Selected extract:

4) Mission: Impossible – Fallout

2018 may have been the year superheroes faced their own mortality (and deep-fried kebabs) in the partially-shot-in-Edinburgh mega-blockbuster Avengers: Infinity War, but it was Tom Cruise who gave the decade-long dominance of the Marvel Cinematic Universe the biggest run for its money. And run was the operative word. As he sprinted down side streets, sprinted after moving vehicles and sprinted across rooftops, the Cruiser showed no signs of slowing down, even when hobbled mid-stunt by a broken ankle. Twenty-two years on from the first film, this sixth instalment saw the 56-year-old star deliver the purest, most ridiculously entertaining blockbuster of the year – ticking-clock finale and all.

Items from a data source:

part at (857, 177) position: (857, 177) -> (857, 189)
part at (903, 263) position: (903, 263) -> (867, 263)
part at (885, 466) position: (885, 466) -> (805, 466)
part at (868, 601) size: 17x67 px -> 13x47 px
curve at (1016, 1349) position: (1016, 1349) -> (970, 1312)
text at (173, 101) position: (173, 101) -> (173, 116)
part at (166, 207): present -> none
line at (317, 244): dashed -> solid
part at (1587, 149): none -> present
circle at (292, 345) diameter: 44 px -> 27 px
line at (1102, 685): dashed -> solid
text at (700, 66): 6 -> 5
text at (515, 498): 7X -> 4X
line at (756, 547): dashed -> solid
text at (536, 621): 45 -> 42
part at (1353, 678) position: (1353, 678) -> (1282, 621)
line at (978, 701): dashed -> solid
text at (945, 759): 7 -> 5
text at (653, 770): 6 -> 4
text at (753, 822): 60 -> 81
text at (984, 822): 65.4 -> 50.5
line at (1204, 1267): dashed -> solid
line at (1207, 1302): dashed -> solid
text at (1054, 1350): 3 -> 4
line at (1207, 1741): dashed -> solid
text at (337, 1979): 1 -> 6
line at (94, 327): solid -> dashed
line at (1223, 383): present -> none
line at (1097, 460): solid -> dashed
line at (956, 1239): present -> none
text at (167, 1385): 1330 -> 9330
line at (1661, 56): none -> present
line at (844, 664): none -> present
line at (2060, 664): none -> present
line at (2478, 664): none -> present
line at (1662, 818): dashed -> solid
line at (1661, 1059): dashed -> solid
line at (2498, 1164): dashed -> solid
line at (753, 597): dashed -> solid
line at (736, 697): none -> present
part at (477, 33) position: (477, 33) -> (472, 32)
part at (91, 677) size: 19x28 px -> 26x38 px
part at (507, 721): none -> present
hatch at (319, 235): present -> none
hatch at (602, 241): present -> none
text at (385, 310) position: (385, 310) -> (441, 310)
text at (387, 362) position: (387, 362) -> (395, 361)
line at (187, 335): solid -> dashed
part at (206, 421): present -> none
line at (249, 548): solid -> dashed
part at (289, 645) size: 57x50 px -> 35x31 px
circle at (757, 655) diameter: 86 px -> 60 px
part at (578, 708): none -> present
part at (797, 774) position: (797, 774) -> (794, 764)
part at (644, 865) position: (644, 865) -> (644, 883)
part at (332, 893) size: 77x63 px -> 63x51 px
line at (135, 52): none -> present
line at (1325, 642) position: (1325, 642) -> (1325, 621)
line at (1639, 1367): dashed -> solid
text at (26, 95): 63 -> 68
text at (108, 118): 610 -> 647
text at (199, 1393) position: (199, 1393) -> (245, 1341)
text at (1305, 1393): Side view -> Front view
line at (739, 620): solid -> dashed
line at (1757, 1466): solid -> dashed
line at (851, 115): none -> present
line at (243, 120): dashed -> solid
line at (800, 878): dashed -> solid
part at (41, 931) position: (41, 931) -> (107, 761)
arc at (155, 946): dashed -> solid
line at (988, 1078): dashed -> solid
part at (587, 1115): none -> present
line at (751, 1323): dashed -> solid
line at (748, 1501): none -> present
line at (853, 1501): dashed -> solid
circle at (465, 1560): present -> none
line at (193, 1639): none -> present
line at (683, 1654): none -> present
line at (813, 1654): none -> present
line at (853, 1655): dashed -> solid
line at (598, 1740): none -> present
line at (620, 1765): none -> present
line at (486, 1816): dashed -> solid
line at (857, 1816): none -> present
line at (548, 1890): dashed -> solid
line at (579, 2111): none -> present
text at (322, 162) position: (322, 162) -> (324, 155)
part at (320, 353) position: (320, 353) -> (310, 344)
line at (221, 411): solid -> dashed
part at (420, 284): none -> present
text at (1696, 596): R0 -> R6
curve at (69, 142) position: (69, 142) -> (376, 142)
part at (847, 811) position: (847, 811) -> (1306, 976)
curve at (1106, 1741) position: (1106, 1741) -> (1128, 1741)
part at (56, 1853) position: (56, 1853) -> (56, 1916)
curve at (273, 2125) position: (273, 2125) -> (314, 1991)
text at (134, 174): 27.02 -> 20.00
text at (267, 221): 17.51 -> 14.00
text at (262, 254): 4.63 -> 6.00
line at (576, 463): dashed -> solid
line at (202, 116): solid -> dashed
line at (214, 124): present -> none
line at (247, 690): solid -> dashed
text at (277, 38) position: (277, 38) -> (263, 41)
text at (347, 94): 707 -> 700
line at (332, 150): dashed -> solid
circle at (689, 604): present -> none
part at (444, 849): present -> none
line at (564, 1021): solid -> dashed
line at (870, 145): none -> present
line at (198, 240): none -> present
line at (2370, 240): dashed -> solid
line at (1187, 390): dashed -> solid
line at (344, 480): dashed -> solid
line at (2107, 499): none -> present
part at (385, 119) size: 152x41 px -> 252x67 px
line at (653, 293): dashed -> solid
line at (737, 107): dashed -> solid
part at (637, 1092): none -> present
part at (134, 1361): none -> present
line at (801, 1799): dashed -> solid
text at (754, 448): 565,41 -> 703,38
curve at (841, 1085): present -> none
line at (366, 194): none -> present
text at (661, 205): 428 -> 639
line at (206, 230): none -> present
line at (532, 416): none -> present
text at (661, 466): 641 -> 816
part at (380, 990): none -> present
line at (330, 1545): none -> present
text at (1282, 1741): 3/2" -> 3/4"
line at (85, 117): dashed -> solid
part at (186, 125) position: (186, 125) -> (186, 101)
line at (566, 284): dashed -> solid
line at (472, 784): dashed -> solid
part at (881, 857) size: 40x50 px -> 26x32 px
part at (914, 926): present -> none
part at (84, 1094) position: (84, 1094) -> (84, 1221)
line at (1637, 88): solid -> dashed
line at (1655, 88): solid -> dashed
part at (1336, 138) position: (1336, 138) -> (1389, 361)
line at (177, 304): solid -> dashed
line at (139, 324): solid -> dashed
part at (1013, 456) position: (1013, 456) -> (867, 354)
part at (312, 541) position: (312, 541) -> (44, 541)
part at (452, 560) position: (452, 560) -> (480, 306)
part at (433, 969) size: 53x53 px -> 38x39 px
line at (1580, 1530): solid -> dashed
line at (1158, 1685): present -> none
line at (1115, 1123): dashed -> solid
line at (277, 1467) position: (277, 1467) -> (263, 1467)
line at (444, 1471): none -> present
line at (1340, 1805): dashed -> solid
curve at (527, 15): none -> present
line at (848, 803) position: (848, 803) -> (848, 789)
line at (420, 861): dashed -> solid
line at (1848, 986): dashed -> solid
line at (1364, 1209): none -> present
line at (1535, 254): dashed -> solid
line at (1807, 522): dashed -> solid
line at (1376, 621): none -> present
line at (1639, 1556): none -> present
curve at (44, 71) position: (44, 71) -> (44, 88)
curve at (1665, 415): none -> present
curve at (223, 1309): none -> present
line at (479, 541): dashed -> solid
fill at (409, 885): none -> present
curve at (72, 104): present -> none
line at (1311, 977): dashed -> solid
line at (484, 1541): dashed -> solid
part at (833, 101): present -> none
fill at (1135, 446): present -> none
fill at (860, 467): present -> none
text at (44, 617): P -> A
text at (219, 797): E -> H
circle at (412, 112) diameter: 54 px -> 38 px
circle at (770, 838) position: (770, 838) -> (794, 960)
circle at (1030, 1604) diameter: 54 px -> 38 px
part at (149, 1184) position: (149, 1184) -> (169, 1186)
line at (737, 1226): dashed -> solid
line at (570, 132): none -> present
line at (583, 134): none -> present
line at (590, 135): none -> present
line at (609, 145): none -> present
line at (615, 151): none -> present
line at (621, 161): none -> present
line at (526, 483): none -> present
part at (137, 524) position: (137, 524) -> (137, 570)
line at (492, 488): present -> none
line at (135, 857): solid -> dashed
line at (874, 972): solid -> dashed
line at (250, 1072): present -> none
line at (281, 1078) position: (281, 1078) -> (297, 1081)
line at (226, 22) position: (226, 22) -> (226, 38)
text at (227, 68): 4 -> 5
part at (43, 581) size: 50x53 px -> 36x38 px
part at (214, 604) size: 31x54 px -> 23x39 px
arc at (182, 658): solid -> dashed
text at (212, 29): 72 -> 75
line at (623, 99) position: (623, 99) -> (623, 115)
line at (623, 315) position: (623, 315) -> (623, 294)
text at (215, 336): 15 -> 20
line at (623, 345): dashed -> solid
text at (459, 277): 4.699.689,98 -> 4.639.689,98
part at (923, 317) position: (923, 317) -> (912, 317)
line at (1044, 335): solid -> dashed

Task brief:
Please copy everything from "2018 may have" down to "finale and all." in the Mission: Impossible – Fallout review, substituting "dashed" for "sprinted". The data is separate material and has no connection to the Mission: Impossible – Fallout review.

Exercise output:
2018 may have been the year superheroes faced their own mortality (and deep-fried kebabs) in the partially-shot-in-Edinburgh mega-blockbuster Avengers: Infinity War, but it was Tom Cruise who gave the decade-long dominance of the Marvel Cinematic Universe the biggest run for its money. And run was the operative word. As he dashed down side streets, dashed after moving vehicles and dashed across rooftops, the Cruiser showed no signs of slowing down, even when hobbled mid-stunt by a broken ankle. Twenty-two years on from the first film, this sixth instalment saw the 56-year-old star deliver the purest, most ridiculously entertaining blockbuster of the year – ticking-clock finale and all.